* [页面正文]:
------------

以下题目均来自leetcode、poj
二分查找
首先,假设表中元素是按升序排列(也可是降序),将表中间位置记录的关键字与查找关键字比较,如果两者相等,则查找成功;否则利用中间位置记录将表分成前、后两个子表,如果中间位置记录的关键字大于查找关键字,则进一步查找前一子表,否则进一步查找后一子表。重复以上过程,直到找到满足条件的记录,使查找成功,或直到子表不存在为止,此时查找不成功。
//二分查找递归
bool binary_search(std::vector<int> &sort_array,
int begin,int end,int target){
if(begin > end){
return false;
}
int mid = (begin+end)/2;
if(target == sort_arry[mid]){
return true;
}else if(target < sort_arry[mid]){
return binary_search(sort_array,begin,mid-1,target);
}else if(target > sort_arry[mid])){
return binary_search(sort_array,mid+1,end,target);
}
}
//二分查找循环
bool binary_search(std::vector<int> &sort_array,int target){
int begin = 0;
int end = sort_array.size() - 1;
while(begin <= end){
int mid = (begin+end)/2;
if(target == sort_arry[mid]){
return true;
}else if(target < sort_arry[mid]){
end = mid -1;
}else if(target > sort_arry[mid])){
begin = mid + 1;
}
}
return false;
}
搜索插入位置
给定一个排序数组和一个目标值,在数组中找到目标值,并返回其索引。如果目标值不存在于数组中,返回它将会被按顺序插入的位置。
你可以假设数组中无重复元素。
示例 1:
输入: [1,3,5,6], 5 输出: 2 示例 2:
输入: [1,3,5,6], 2 输出: 1 示例 3:
输入: [1,3,5,6], 7 输出: 4 示例 4:
输入: [1,3,5,6], 0 输出: 0
class Solution {
public:
int searchInsert(vector<int>& nums, int target) {
int index = -1;//未找到
int begin = 0;
int end = num.size()-1;
while(index == -1){
int mid = (begin + end)/2;
if(target == nums[mid]){
index = mid;
}else if(target < nums[mid]){
if(mid == 0 || target > nums[mid-1]){
index = mid;
}
end = mid-1;
}else if(target > nums[mid]){
if(mid == num.size() - 1 || target < nums[mid+1]){
index = mid + 1;
}
begin = mid+1;
}
}
return index;
}
};
在排序数组中查找元素的第一个和最后一个位置
给定一个按照升序排列的整数数组 nums,和一个目标值 target。找出给定目标值在数组中的开始位置和结束位置。
你的算法时间复杂度必须是 O(log n) 级别。
如果数组中不存在目标值,返回 [-1, -1]。

------------

* [资料摘录]:
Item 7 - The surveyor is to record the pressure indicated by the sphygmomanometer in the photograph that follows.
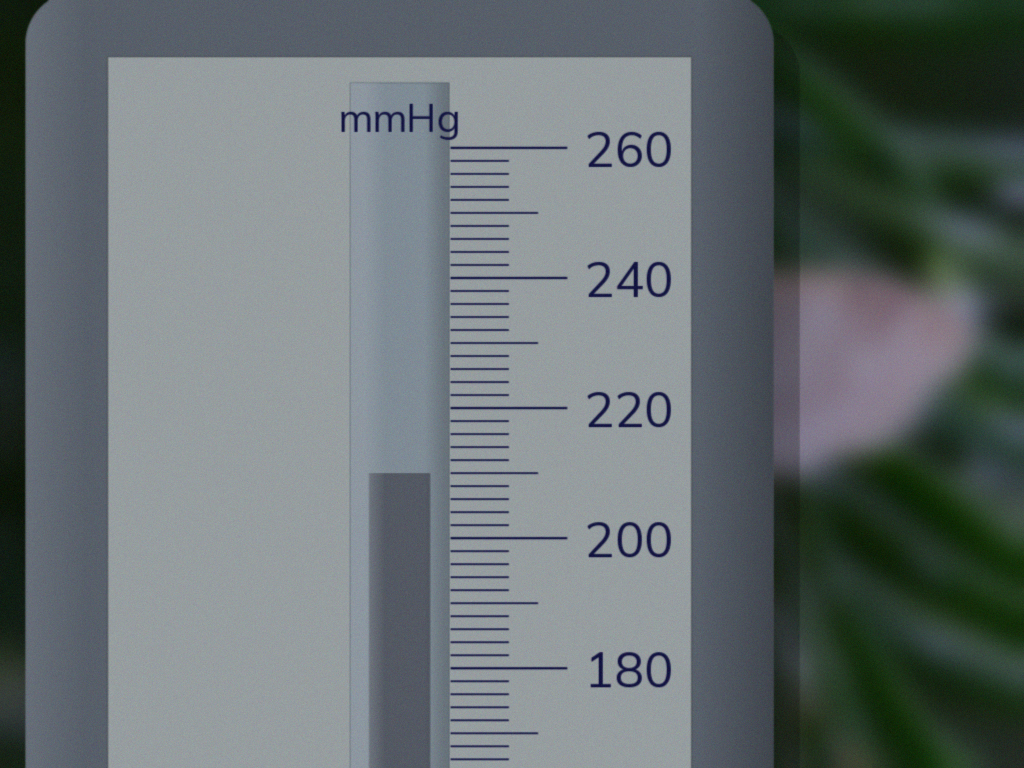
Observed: 210 mmHg
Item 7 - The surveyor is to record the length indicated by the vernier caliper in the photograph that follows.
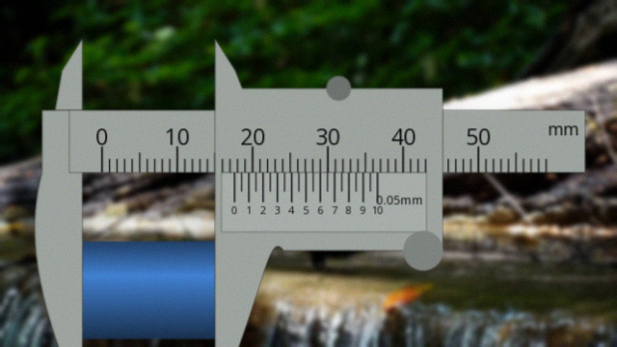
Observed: 17.6 mm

------------

* [待完成]: 页面正文讲解二分查找时指出,若中间位置记录的关键字大于查找关键字,接下来应在哪个子表中继续查找? 上述资料取自其他来源。

* [书面作答]: 应进一步查找前一子表。